* _HOW TO COMPLETE THIS TASK_: The answer must be every line from the entries below that includes "cáncer".

* _MATERIAL SHOWN_:
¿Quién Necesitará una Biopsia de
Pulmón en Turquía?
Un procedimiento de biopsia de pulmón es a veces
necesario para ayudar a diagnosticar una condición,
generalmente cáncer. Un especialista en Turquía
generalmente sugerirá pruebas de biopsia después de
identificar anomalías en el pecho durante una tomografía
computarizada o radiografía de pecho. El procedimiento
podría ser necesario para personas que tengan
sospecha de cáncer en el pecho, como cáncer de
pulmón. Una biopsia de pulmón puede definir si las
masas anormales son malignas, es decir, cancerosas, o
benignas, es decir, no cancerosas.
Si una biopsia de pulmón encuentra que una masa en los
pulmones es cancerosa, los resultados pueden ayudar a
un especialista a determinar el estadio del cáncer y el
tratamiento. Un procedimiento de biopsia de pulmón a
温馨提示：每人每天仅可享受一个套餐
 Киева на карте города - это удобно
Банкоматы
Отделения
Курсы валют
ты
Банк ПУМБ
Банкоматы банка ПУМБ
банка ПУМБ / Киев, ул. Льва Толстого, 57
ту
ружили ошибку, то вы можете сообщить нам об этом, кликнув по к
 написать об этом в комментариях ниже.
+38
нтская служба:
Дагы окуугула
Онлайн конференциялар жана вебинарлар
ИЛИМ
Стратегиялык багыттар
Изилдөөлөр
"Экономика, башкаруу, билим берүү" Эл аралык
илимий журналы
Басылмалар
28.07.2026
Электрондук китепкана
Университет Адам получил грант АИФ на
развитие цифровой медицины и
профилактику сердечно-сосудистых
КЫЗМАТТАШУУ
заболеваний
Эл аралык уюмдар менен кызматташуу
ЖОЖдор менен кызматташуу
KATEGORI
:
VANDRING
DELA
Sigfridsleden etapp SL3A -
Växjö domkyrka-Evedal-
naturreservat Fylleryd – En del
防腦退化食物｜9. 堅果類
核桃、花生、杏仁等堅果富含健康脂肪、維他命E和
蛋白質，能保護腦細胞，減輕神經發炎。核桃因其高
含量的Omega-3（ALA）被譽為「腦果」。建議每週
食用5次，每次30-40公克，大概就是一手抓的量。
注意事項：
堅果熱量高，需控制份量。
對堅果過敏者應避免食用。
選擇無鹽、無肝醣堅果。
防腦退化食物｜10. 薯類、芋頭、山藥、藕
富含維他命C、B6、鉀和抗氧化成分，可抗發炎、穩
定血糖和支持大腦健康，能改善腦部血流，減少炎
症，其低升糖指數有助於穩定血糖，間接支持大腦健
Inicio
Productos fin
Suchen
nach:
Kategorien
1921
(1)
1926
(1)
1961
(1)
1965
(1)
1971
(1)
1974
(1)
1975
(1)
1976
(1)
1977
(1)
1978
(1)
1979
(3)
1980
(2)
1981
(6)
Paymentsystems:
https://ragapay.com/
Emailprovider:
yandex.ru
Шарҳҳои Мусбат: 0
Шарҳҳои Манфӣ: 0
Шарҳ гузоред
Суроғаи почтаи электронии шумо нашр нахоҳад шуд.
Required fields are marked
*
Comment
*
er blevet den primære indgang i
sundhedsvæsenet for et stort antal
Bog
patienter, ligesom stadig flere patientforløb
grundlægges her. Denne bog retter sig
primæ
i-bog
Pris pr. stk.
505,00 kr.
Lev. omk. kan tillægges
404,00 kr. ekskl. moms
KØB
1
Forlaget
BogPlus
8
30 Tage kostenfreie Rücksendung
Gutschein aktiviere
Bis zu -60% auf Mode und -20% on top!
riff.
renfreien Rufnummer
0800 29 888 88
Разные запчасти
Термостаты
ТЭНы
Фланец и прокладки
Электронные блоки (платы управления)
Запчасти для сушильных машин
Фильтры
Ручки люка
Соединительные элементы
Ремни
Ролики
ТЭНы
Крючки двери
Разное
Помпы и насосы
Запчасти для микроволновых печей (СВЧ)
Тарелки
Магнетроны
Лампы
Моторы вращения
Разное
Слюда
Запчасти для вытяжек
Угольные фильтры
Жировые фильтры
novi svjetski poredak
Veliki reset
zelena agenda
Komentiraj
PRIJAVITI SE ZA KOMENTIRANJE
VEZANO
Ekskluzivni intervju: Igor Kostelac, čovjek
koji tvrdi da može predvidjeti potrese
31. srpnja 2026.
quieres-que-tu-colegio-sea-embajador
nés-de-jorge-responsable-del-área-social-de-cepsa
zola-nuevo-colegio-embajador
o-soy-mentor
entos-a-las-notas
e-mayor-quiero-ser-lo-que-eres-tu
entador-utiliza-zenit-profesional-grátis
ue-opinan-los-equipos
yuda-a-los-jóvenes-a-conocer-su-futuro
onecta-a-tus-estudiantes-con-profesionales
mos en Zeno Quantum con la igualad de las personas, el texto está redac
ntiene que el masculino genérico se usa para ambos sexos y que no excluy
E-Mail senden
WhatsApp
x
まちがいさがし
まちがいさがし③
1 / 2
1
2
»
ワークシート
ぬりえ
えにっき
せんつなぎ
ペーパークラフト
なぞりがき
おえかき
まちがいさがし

* _RESPONSE FOR THIS EXERCISE_:
generalmente cáncer. Un especialista en Turquía
sospecha de cáncer en el pecho, como cáncer de
un especialista a determinar el estadio del cáncer y el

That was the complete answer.